Survival of high dose male mice after week 63 and of low dose mice after week 84 was lower than that of the controls (final survival: control, 41; low dose, 30; high dose, 22), which may have reduced the sensitivity of the carcinogenicity study; the numbers of female mice (33; 33; 37) that survived to the end of the studies were considered adequate for toxicologic evaluation. Body weight gain was reduced in each sex after week 30; mean final body weights were 7% and 13% below control values for exposed male mice and 7% and 20% below those of controls for exposed female mice. No chemically related clinical signs were reported.
At the top dose, boric acid caused an increased incidence of testicular atrophy (control, 3/49; low dose, 6/50; high dose, 27/47) and interstitial cell hyperplasia (0/49; 0/50; 7/47) inmale mice. The testicular atrophy was characterized by variable loss of spermatogonia, primary and secondary spermatocytes, spermatids, and spermatozoa from the seminiferous tubules. The seminiferous tubules contained primarily Sertoli cells and variable numbers of spermatogonia. In some mice, there were accumulations of interstitial cells, indicating hyperplasia.
In low dose male mice, there were increased incidences of hepatocellular carcinomas (5/50; 12/50; 8/49) and hepatocellular adenomas or carcinomas (combined) (14/50; 19/50; 15/49) and an increased incidence of subcutaneous tissue fibromas, sarcomas, fibrosarcomas, or neurofibrosarcomas (combined) (2/50; 10/50; 2/50). No increased incidence of subcutaneous tissue neoplasms was seen in male mice receiving 5,000 ppm. Because the incidence of subcutaneous tissue tumors is variable in historical controls, because there was no corresponding increase in the high dose male mice, and because the incidence of hepatocellular tumors was not significant by the incidental tumor test and was within the historical control range, neither of these tumors was considered to be related to the administration of boric acid.
Boric acid was not mutagenic in the Salmonella/microsome assay with Salmonella typhimurium strains TA98, TA100, TA1535, or TA1537. Boric acid was negative in the mouse lymphoma L5178Y/TK+/- assay and did not induce sister-chromatid exchanges or chromosomal aberrations in Chinese hamster ovary cells. All assays were preformed with and without metabolic activation.

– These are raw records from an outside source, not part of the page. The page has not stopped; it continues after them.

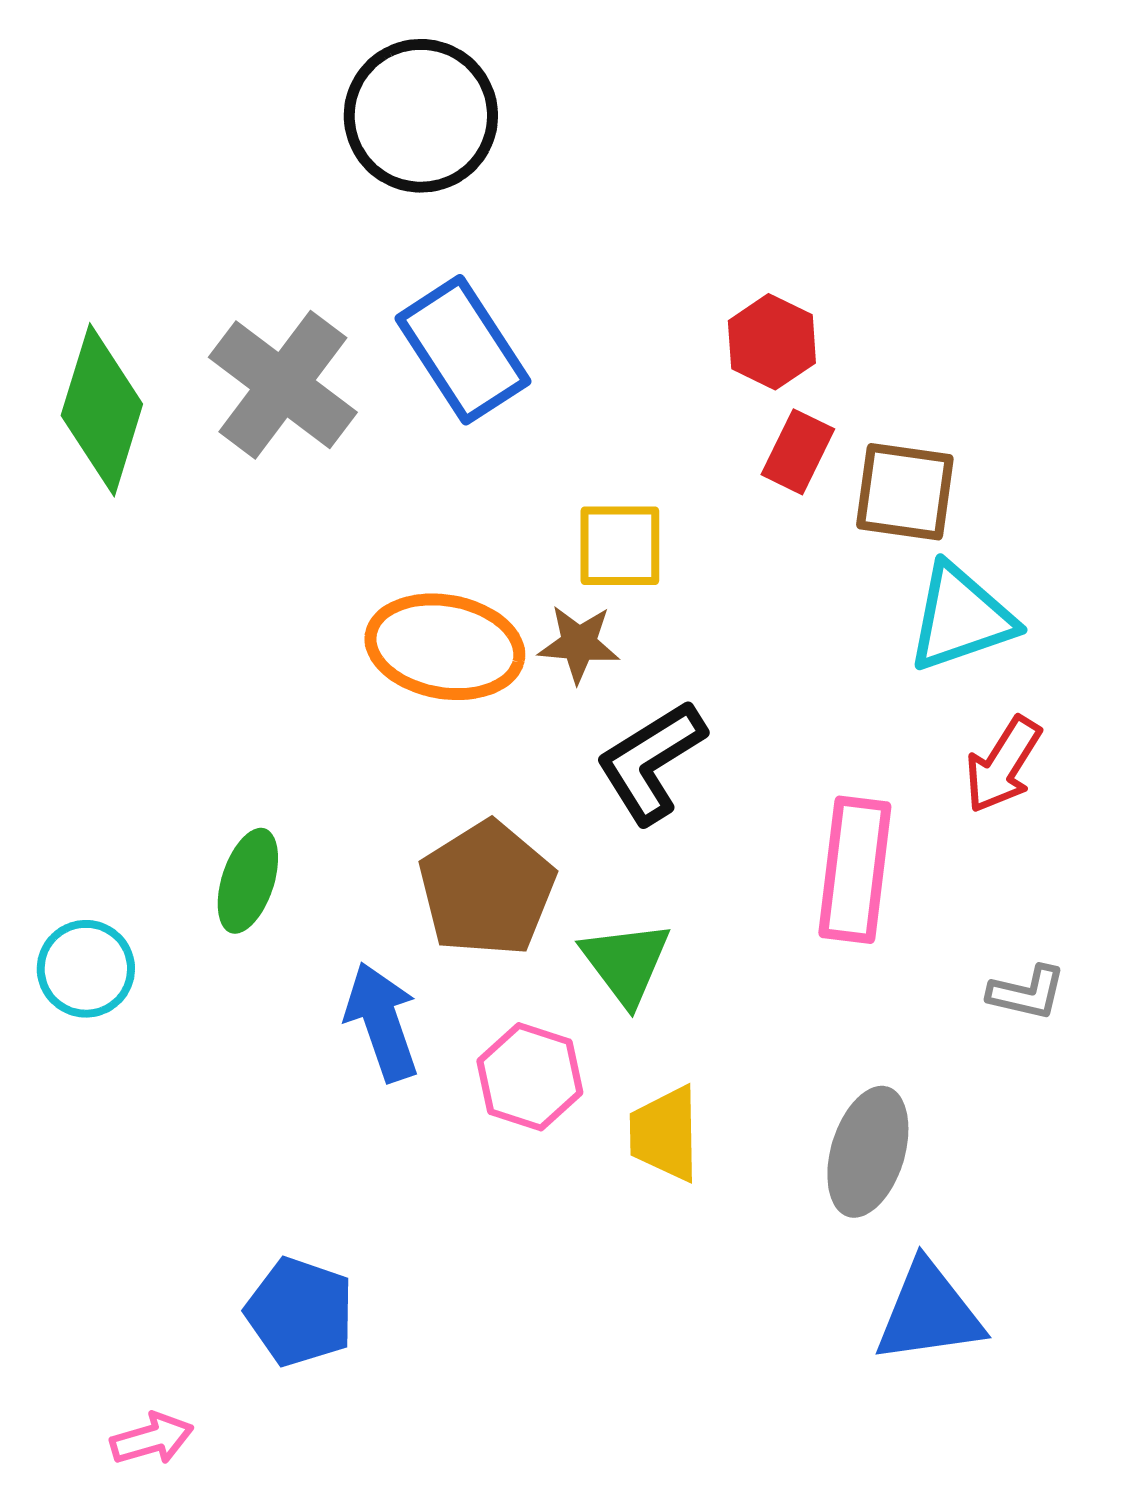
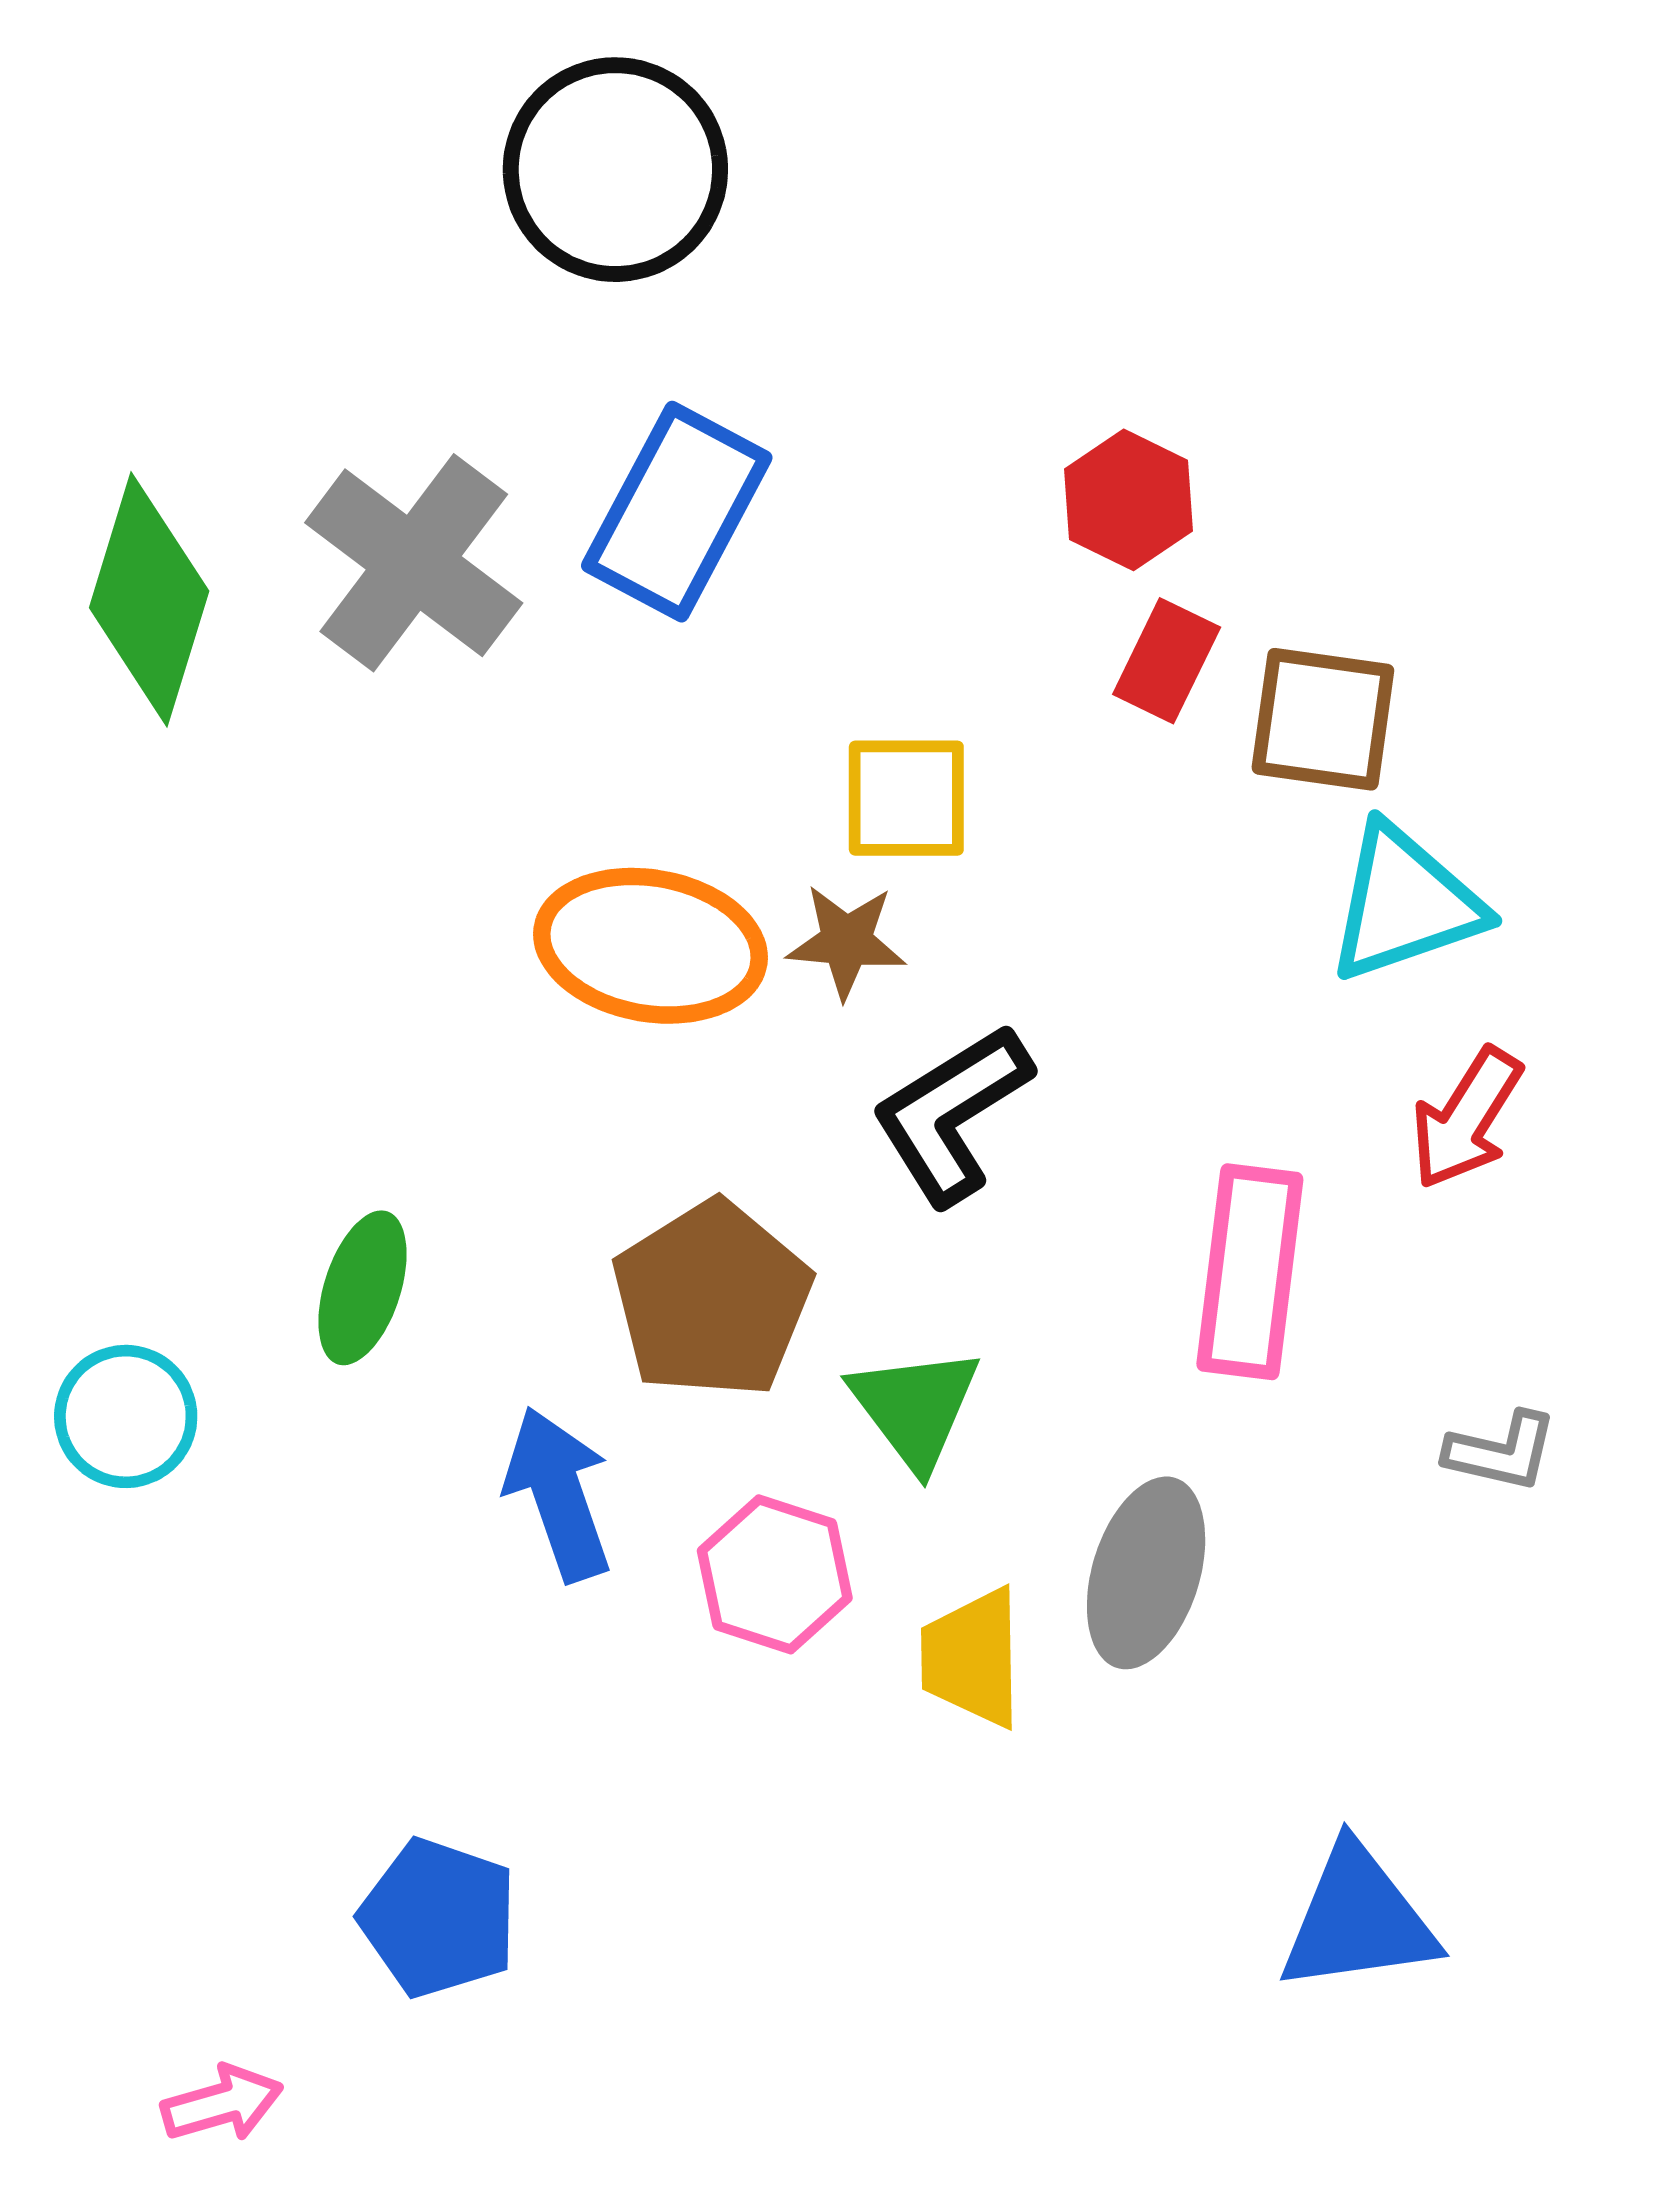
blue rectangle: (463, 350) -> (677, 512), turned 61
gray ellipse: (868, 1152) -> (1146, 1573), moved

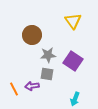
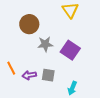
gray square: (47, 74) -> (48, 75), moved
orange line: (14, 89) -> (11, 68), moved

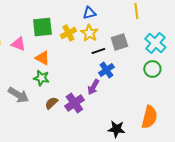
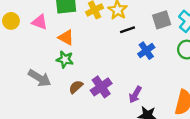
gray square: (119, 42) -> (162, 20), moved
blue cross: (106, 70) -> (146, 51), moved
purple arrow: (93, 87) -> (135, 95), moved

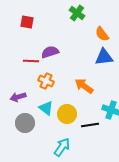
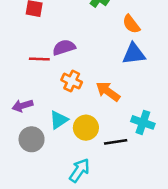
orange cross: (46, 81) -> (72, 81), moved
cyan triangle: (46, 108) -> (59, 120), turned 49

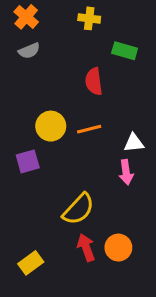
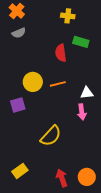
yellow cross: (89, 18) -> (68, 16), moved
green rectangle: (125, 51) -> (81, 42), moved
red arrow: (86, 248) -> (62, 178), moved
orange circle: (118, 248) -> (87, 177), moved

The data, documents, and pathology materials from the 2-year studies of boric acid were audited at the NTP Archives. The audit findings show that the conduct of the studies is documented adequately and support the data and results given in this Technical Report.
Under the conditions of these 2--year feed studies, there was no evidence of carcinogenicity of boric acid at doses of 2,500 or 5,000 ppm for male or female B6C3F1 mice. Testicular atrophy and interstitial cell hyperplasia were observed in high dose male mice. The decrease in survival of dosed male mice may have reduced the sensitivity of this study.